The new device from AIST is called a “fully integrated non-duplicate polarization-diversity silicon-photonic switch” – in plain English, an integrated photonic switch that can handle vertical and horizontal polarizations at the same time. From the press release:

The new device … consists of a single 8 x 8 grid of 2 x 2 element switches. The researchers found that a single 8 x 8 grid with novel unique port assignments could take the place of two synchronized grids, and thus be used to simultaneously manage both polarizations of light, a method known as polarization diversity.

“In this way, the switch chip achieves polarization ‘insensitivity’ without doubling the size and cost of the chip, which is important for broadening the practical application of such photonics integrated devices,” said lead author Ken Tanizawa of AIST. “We strongly believe that a silicon-photonic switch is a key device for achieving sustainable growth of traffic bandwidth in optical networks, including both telecommunications and data communications, and eventually computer communications.”

The new optical switch also integrates polarization splitter-rotators onto the chip:

The splitter-rotators take input light signals with both horizontal and vertical polarizations, divide them into separate polarizations, and rotate one 90 degrees to match the orientation of the other. Both polarizations are synchronously switched on the single 8 x 8 grid with the unique port assignments. The switched polarizations are then recombined by the polarization splitter-rotator so that they return to their original state.

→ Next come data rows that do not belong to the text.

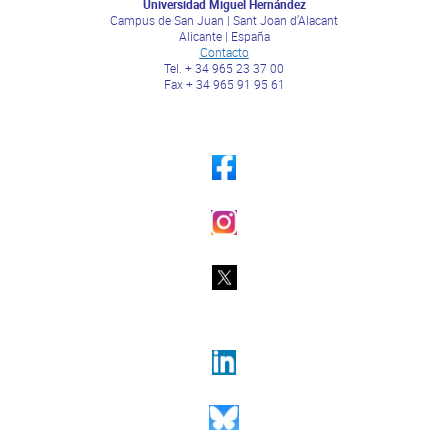
Universidad Miguel Hernández
Campus de San Juan | Sant Joan d’Alacant
Alicante | España
Contacto
Tel. + 34 965 23 37 00
Fax + 34 965 91 95 61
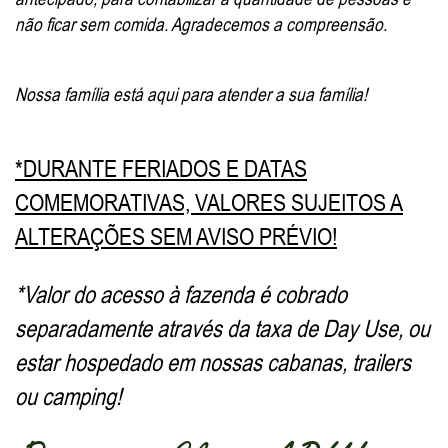
não ficar sem comida. Agradecemos a compreensão.
Nossa família está aqui para atender a sua família!
*DURANTE FERIADOS E DATAS
COMEMORATIVAS, VALORES SUJEITOS A
ALTERAÇÕES SEM AVISO PRÉVIO!
*Valor do acesso à fazenda é cobrado
separadamente através da taxa de Day Use, ou
estar hospedado em nossas cabanas, trailers
ou camping!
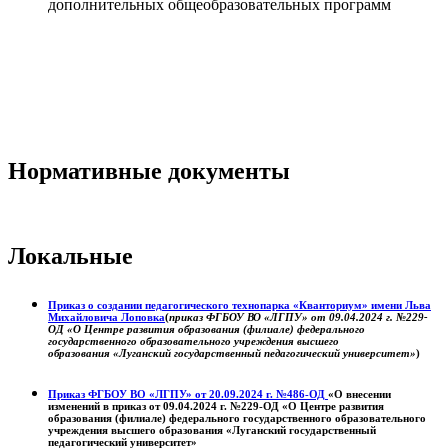
дополнительных общеобразовательных программ
Нормативные документы
Локальные
Приказ о создании педагогического технопарка «Кванториум» имени Льва
Михайловича Лоповка
(
приказ ФГБОУ ВО «ЛГПУ» от 09.04.2024 г. №229-
ОД «О Центре развития образования (филиале) федерального
государственного образовательного учреждения высшего
образования «Луганский государственный педагогический университет»
)
Приказ ФГБОУ ВО «ЛГПУ» от 20.09.2024 г. №486-ОД
«О внесении
изменений в приказ от 09.04.2024 г. №229-ОД «О Центре развития
образования (филиале) федерального государственного образовательного
учреждения высшего образования «Луганский государственный
педагогический университет»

The switch is also capable of transmitting a consistently high-quality signal, thanks to a design feature that ensures the distance traveled by any signal passing through the grid is the same, regardless of its path, which means that the attenuation and delay of the signal are also the same.

The new polarization-diversity switch is a proof-of-concept design that AIST researchers will present at the Optical Fiber Communication Conference and Exhibition (OFC) next month. The research team say they will continue to improve the device and design a version with more ports (possibly a 32 x 32 grid) to handle larger amounts of transmitted data.